These previously undocumented coral species shed light on how the city’s marine environment may be more diverse, and yet more fragile, than we imagined, according to Qiu Jianwen and Sam Yiu King-fung
It started as just another summer’s day of analysing coral health in a Hong Kong Baptist University laboratory. Then, suddenly, Qiu Jianwen and his colleague Sam Yiu King-fung spotted something they had never seen before: the coral being eaten by some of the coral-eating nudibranchs they were studying was bright orange and violet. They had inadvertently discovered what would turn out to be three new species.
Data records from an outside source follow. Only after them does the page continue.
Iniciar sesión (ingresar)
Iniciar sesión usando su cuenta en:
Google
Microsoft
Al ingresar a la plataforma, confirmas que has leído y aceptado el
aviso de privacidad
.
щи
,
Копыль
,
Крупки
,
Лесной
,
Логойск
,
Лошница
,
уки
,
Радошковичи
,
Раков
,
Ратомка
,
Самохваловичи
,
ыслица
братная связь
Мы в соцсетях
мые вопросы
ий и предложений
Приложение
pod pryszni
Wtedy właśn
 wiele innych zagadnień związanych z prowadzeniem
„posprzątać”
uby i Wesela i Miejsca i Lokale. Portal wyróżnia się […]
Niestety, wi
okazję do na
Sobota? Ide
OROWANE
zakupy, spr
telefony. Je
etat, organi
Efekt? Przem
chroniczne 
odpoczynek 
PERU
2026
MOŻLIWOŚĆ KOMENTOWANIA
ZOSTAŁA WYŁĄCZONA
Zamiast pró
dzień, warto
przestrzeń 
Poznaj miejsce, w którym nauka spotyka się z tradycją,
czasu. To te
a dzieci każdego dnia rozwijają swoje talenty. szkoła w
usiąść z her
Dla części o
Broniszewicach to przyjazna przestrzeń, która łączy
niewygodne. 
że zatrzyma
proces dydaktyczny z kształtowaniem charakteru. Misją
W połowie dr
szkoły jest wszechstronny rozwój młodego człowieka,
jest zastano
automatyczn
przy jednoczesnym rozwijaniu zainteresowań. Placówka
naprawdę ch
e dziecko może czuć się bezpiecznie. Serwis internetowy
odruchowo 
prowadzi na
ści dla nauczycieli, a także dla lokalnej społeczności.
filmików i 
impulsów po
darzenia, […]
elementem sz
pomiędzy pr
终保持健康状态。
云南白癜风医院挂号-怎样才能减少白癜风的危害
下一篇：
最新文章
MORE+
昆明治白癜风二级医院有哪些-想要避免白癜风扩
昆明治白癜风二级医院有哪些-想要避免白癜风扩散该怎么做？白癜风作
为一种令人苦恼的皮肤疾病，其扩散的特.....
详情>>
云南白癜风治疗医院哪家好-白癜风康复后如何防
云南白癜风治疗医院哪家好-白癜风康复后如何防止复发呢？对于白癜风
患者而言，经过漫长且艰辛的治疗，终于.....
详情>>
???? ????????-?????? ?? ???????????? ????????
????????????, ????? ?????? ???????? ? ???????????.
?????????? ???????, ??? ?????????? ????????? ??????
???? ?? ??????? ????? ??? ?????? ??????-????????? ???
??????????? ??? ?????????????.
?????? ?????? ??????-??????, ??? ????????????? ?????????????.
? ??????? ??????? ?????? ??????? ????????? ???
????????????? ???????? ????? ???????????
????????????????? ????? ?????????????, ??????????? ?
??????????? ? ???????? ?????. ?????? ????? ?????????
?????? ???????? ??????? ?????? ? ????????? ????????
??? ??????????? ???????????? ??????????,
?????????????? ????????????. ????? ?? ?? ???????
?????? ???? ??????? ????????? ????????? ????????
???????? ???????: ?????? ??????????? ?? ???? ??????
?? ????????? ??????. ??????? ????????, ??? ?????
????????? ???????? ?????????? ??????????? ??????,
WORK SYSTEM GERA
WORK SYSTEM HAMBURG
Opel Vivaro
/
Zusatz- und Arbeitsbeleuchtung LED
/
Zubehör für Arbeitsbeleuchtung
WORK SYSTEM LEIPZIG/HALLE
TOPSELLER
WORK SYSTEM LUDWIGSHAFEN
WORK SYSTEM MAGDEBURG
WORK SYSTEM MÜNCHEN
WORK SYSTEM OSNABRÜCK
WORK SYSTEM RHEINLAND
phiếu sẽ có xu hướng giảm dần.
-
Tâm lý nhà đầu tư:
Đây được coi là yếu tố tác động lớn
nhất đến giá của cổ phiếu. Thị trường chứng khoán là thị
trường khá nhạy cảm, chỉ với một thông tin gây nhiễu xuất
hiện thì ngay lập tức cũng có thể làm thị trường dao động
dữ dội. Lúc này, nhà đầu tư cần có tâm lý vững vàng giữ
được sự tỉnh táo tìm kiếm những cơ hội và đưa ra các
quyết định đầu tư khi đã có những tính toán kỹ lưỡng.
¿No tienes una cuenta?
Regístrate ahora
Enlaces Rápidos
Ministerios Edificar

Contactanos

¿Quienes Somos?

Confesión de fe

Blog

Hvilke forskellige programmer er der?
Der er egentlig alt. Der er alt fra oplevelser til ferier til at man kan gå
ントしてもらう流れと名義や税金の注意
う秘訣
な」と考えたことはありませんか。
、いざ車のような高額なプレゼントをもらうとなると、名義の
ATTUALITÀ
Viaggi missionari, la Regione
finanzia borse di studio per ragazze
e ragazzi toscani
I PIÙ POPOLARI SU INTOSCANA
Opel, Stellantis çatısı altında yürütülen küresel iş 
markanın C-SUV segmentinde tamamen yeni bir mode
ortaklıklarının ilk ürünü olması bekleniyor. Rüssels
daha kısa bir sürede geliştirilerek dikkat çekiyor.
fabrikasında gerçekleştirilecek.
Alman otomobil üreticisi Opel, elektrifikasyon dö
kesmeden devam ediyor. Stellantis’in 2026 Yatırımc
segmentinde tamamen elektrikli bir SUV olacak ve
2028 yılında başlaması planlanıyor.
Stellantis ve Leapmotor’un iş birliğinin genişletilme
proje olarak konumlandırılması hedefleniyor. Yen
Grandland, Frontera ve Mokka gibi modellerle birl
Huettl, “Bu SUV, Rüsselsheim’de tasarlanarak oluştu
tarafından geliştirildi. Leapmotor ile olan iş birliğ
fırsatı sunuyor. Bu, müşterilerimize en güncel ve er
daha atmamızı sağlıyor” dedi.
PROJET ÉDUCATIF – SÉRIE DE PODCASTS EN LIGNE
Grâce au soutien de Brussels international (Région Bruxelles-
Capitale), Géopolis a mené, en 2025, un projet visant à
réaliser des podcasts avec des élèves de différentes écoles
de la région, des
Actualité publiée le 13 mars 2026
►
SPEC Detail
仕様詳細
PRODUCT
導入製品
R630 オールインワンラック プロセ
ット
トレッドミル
Hong Kong isn’t known for colourful corals; these are more commonly found in diving paradises like Tubbataha Reef in the Philippines or Australia’s Great Barrier Reef, where the warmer tropical waters and gentler underwater terrain enable the growth of vast, brightly coloured communities. Here in Hong Kong, where nearly 90 species have been identified, most hard coral is pale, greyish and monochrome, as the relatively colder subtropical water temperature in winter constrains coral growth.
At the sight of this anomaly, Qiu, who is the associate head of the department of biology, and Yiu, a researcher working with Qiu at the time, returned to the site where they collected the nudibranch specimens to conduct an in-depth underwater search. As they dived to ten metres below sea level, radiantly coloured corals—with polyps and branches spreading out like sparks from a firecracker—loomed in the shadows.
After cross-checking local catalogues and public DNA sequence databases, the team confirmed that what they were seeing were three undocumented species belonging to the sun coral or Tubastraea genus. Its common name is derived from the polyps’ golden yellow colour as seen in known sun coral species in the South Pacific. Qiu and Yiu named their species Tubastraea dendroida, Tubastraea violacea and Tubastraea chloromura.